- _Contour annotation records_:

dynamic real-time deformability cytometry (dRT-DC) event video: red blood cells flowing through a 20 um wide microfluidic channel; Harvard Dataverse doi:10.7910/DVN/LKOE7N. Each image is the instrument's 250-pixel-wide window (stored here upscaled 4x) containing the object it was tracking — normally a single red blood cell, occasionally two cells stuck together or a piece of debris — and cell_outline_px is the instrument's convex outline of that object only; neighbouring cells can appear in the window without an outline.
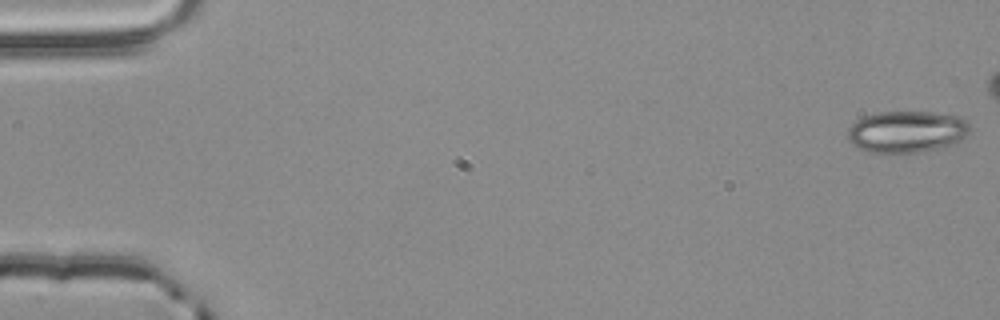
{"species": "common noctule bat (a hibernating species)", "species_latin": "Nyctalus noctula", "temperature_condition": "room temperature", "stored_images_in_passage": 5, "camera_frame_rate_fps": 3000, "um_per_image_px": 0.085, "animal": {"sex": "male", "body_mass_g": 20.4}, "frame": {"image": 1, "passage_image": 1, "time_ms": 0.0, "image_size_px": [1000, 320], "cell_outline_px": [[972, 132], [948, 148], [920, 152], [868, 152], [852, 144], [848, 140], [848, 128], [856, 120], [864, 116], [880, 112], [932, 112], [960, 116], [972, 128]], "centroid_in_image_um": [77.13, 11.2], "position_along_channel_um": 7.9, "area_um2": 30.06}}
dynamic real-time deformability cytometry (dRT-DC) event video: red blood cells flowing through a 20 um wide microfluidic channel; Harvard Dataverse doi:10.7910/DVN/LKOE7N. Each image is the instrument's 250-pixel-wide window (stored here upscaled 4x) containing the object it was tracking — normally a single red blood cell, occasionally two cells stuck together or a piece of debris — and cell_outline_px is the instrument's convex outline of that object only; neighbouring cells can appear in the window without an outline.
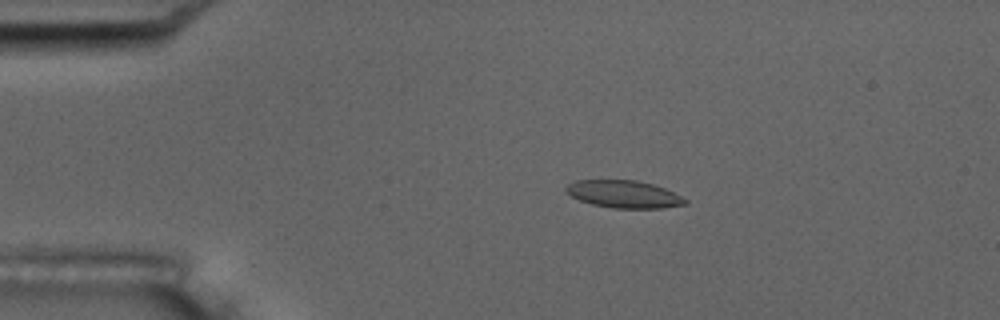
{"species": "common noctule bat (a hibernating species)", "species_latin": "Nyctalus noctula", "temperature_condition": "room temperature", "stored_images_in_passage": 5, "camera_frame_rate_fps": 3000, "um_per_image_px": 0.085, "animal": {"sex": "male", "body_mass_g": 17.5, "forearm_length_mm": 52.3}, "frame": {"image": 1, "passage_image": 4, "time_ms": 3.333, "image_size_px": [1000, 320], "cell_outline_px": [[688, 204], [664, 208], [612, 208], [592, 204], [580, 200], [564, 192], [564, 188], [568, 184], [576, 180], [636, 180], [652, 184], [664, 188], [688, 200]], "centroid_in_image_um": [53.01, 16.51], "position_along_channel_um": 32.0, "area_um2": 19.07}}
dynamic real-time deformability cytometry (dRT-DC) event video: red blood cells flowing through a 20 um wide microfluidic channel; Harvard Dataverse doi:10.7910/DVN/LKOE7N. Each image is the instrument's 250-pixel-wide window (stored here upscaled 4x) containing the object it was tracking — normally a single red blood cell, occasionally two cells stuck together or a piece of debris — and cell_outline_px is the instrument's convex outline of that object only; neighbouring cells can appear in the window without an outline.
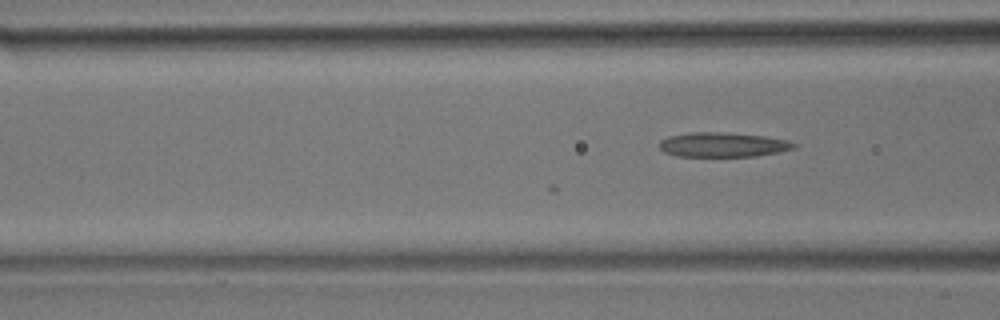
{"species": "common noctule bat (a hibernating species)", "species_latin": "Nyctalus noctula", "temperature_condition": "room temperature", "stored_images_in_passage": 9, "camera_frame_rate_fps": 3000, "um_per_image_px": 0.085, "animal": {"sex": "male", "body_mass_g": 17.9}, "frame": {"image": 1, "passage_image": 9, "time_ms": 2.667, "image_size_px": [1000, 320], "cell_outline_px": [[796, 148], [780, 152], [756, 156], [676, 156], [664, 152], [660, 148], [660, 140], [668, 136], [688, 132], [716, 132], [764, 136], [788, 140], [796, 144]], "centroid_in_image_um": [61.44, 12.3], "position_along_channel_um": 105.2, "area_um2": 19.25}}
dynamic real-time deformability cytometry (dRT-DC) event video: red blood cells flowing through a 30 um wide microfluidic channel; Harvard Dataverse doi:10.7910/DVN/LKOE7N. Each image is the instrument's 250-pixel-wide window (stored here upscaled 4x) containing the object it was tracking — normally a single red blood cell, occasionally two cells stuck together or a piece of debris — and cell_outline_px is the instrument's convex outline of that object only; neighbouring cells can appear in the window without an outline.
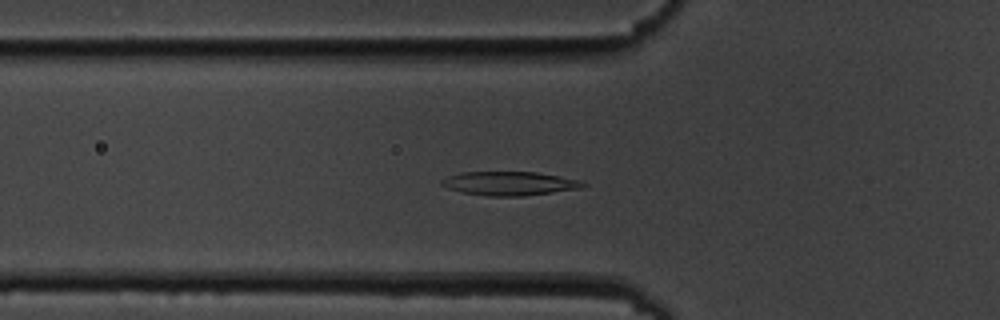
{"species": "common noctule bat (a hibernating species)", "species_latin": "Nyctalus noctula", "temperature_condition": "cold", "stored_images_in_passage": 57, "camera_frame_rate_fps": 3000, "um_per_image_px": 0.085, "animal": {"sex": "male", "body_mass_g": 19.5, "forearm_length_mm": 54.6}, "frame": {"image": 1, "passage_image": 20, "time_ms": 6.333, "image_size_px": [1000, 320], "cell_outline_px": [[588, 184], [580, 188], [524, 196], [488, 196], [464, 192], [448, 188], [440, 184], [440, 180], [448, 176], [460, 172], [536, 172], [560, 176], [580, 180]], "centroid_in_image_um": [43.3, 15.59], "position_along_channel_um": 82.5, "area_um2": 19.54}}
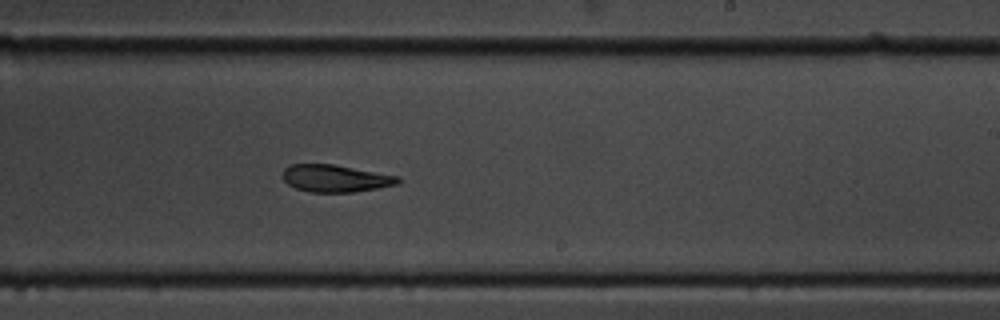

- _TASK DETAILS_: Copy the material above exactly and drop the pictures.

- _TASK ANSWER_:
dynamic real-time deformability cytometry (dRT-DC) event video: red blood cells flowing through a 20 um wide microfluidic channel; Harvard Dataverse doi:10.7910/DVN/LKOE7N. Each image is the instrument's 250-pixel-wide window (stored here upscaled 4x) containing the object it was tracking — normally a single red blood cell, occasionally two cells stuck together or a piece of debris — and cell_outline_px is the instrument's convex outline of that object only; neighbouring cells can appear in the window without an outline.
{"species": "common noctule bat (a hibernating species)", "species_latin": "Nyctalus noctula", "temperature_condition": "room temperature", "stored_images_in_passage": 5, "camera_frame_rate_fps": 3000, "um_per_image_px": 0.085, "animal": {"sex": "male", "body_mass_g": 20.4}, "frame": {"image": 1, "passage_image": 1, "time_ms": 0.0, "image_size_px": [1000, 320], "cell_outline_px": [[972, 132], [948, 148], [920, 152], [868, 152], [852, 144], [848, 140], [848, 128], [856, 120], [864, 116], [880, 112], [932, 112], [960, 116], [972, 128]], "centroid_in_image_um": [77.13, 11.2], "position_along_channel_um": 7.9, "area_um2": 30.06}}
dynamic real-time deformability cytometry (dRT-DC) event video: red blood cells flowing through a 20 um wide microfluidic channel; Harvard Dataverse doi:10.7910/DVN/LKOE7N. Each image is the instrument's 250-pixel-wide window (stored here upscaled 4x) containing the object it was tracking — normally a single red blood cell, occasionally two cells stuck together or a piece of debris — and cell_outline_px is the instrument's convex outline of that object only; neighbouring cells can appear in the window without an outline.
{"species": "common noctule bat (a hibernating species)", "species_latin": "Nyctalus noctula", "temperature_condition": "room temperature", "stored_images_in_passage": 5, "camera_frame_rate_fps": 3000, "um_per_image_px": 0.085, "animal": {"sex": "male", "body_mass_g": 17.5, "forearm_length_mm": 52.3}, "frame": {"image": 1, "passage_image": 4, "time_ms": 3.333, "image_size_px": [1000, 320], "cell_outline_px": [[688, 204], [664, 208], [612, 208], [592, 204], [580, 200], [564, 192], [564, 188], [568, 184], [576, 180], [636, 180], [652, 184], [664, 188], [688, 200]], "centroid_in_image_um": [53.01, 16.51], "position_along_channel_um": 32.0, "area_um2": 19.07}}
dynamic real-time deformability cytometry (dRT-DC) event video: red blood cells flowing through a 20 um wide microfluidic channel; Harvard Dataverse doi:10.7910/DVN/LKOE7N. Each image is the instrument's 250-pixel-wide window (stored here upscaled 4x) containing the object it was tracking — normally a single red blood cell, occasionally two cells stuck together or a piece of debris — and cell_outline_px is the instrument's convex outline of that object only; neighbouring cells can appear in the window without an outline.
{"species": "common noctule bat (a hibernating species)", "species_latin": "Nyctalus noctula", "temperature_condition": "room temperature", "stored_images_in_passage": 9, "camera_frame_rate_fps": 3000, "um_per_image_px": 0.085, "animal": {"sex": "male", "body_mass_g": 17.9}, "frame": {"image": 1, "passage_image": 9, "time_ms": 2.667, "image_size_px": [1000, 320], "cell_outline_px": [[796, 148], [780, 152], [756, 156], [676, 156], [664, 152], [660, 148], [660, 140], [668, 136], [688, 132], [716, 132], [764, 136], [788, 140], [796, 144]], "centroid_in_image_um": [61.44, 12.3], "position_along_channel_um": 105.2, "area_um2": 19.25}}
dynamic real-time deformability cytometry (dRT-DC) event video: red blood cells flowing through a 30 um wide microfluidic channel; Harvard Dataverse doi:10.7910/DVN/LKOE7N. Each image is the instrument's 250-pixel-wide window (stored here upscaled 4x) containing the object it was tracking — normally a single red blood cell, occasionally two cells stuck together or a piece of debris — and cell_outline_px is the instrument's convex outline of that object only; neighbouring cells can appear in the window without an outline.
{"species": "common noctule bat (a hibernating species)", "species_latin": "Nyctalus noctula", "temperature_condition": "cold", "stored_images_in_passage": 57, "camera_frame_rate_fps": 3000, "um_per_image_px": 0.085, "animal": {"sex": "male", "body_mass_g": 19.5, "forearm_length_mm": 54.6}, "frame": {"image": 1, "passage_image": 20, "time_ms": 6.333, "image_size_px": [1000, 320], "cell_outline_px": [[588, 184], [580, 188], [524, 196], [488, 196], [464, 192], [448, 188], [440, 184], [440, 180], [448, 176], [460, 172], [536, 172], [560, 176], [580, 180]], "centroid_in_image_um": [43.3, 15.59], "position_along_channel_um": 82.5, "area_um2": 19.54}}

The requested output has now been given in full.